WHAT NEEDS TO BE DONE |
Look through the listing below and write out exactly the lines from the line with "72, 287, 258]" to the line with "Structures marked on this image (semi-automatically", both included, and no others.
____ INFORMATION SUPPLIED
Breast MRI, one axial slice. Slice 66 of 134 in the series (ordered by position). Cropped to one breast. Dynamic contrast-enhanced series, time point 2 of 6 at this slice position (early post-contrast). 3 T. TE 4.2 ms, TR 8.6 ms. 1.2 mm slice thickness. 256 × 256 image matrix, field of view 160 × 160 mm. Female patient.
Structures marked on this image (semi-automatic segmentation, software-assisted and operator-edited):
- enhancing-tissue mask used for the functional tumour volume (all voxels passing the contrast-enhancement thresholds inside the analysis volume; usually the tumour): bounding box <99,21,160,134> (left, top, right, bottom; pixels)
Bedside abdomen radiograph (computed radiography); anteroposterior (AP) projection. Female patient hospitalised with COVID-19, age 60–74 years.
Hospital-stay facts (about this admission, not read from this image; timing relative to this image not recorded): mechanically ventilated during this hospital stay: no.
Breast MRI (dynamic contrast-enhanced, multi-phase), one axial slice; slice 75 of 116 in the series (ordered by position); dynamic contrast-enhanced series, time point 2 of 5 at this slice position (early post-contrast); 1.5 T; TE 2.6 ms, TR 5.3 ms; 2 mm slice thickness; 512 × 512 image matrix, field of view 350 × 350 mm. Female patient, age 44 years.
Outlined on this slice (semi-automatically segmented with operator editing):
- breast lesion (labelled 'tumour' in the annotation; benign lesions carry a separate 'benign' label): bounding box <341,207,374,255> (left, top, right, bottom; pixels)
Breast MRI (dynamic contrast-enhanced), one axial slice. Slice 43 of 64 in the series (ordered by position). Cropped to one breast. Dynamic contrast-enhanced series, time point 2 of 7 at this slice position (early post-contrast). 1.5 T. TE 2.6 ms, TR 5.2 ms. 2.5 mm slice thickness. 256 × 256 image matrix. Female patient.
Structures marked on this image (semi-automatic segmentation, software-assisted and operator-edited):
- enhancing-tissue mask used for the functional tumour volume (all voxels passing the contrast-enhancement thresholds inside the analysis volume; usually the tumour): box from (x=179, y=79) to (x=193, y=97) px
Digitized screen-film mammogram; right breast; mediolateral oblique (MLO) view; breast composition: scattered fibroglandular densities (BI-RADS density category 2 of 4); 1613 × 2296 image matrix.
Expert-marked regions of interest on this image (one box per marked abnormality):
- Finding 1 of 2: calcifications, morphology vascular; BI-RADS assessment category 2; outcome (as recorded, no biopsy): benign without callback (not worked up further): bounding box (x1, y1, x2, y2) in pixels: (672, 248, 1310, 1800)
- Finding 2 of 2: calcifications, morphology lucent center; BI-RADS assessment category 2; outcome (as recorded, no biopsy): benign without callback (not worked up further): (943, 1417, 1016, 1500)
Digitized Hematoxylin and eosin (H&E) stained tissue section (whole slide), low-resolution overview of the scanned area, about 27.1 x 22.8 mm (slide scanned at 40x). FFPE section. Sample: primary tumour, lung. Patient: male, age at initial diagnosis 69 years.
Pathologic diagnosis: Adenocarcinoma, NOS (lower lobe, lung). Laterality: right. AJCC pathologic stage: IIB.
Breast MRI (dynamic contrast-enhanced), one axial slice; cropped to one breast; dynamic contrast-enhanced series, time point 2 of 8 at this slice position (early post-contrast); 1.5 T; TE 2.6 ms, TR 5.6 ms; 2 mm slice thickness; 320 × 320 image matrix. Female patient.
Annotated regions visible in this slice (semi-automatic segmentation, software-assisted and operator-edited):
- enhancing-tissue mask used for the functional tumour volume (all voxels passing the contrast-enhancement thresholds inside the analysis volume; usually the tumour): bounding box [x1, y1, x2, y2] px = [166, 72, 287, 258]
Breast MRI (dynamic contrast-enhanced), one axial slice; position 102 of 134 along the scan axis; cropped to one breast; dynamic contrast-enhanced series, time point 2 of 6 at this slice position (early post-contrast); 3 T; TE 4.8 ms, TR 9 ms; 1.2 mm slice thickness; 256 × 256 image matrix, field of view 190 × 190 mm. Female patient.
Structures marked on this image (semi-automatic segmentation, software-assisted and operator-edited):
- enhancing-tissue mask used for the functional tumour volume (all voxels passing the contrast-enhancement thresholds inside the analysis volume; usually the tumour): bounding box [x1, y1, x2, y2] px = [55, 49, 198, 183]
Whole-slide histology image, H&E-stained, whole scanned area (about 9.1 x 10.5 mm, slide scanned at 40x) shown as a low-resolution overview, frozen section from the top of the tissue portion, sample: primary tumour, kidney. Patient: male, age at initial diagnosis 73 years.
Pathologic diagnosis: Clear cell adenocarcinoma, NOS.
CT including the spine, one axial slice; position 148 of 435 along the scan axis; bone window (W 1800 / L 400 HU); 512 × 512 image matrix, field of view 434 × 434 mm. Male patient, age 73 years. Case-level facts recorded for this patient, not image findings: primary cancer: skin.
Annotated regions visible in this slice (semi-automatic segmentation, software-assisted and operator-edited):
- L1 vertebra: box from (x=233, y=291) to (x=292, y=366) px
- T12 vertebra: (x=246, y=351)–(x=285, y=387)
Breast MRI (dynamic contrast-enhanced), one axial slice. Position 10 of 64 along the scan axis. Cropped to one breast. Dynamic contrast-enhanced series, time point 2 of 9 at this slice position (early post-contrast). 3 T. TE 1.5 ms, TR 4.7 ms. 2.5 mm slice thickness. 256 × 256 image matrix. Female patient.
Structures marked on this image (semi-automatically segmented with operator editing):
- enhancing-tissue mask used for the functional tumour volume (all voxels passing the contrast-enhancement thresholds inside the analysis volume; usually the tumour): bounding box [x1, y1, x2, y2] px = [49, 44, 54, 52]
________
TASK SOLUTION |
- enhancing-tissue mask used for the functional tumour volume (all voxels passing the contrast-enhancement thresholds inside the analysis volume; usually the tumour): bounding box [x1, y1, x2, y2] px = [166, 72, 287, 258]
Breast MRI (dynamic contrast-enhanced), one axial slice; position 102 of 134 along the scan axis; cropped to one breast; dynamic contrast-enhanced series, time point 2 of 6 at this slice position (early post-contrast); 3 T; TE 4.8 ms, TR 9 ms; 1.2 mm slice thickness; 256 × 256 image matrix, field of view 190 × 190 mm. Female patient.
Structures marked on this image (semi-automatic segmentation, software-assisted and operator-edited):
- enhancing-tissue mask used for the functional tumour volume (all voxels passing the contrast-enhancement thresholds inside the analysis volume; usually the tumour): bounding box [x1, y1, x2, y2] px = [55, 49, 198, 183]
Whole-slide histology image, H&E-stained, whole scanned area (about 9.1 x 10.5 mm, slide scanned at 40x) shown as a low-resolution overview, frozen section from the top of the tissue portion, sample: primary tumour, kidney. Patient: male, age at initial diagnosis 73 years.
Pathologic diagnosis: Clear cell adenocarcinoma, NOS.
CT including the spine, one axial slice; position 148 of 435 along the scan axis; bone window (W 1800 / L 400 HU); 512 × 512 image matrix, field of view 434 × 434 mm. Male patient, age 73 years. Case-level facts recorded for this patient, not image findings: primary cancer: skin.
Annotated regions visible in this slice (semi-automatic segmentation, software-assisted and operator-edited):
- L1 vertebra: box from (x=233, y=291) to (x=292, y=366) px
- T12 vertebra: (x=246, y=351)–(x=285, y=387)
Breast MRI (dynamic contrast-enhanced), one axial slice. Position 10 of 64 along the scan axis. Cropped to one breast. Dynamic contrast-enhanced series, time point 2 of 9 at this slice position (early post-contrast). 3 T. TE 1.5 ms, TR 4.7 ms. 2.5 mm slice thickness. 256 × 256 image matrix. Female patient.
Structures marked on this image (semi-automatically segmented with operator editing):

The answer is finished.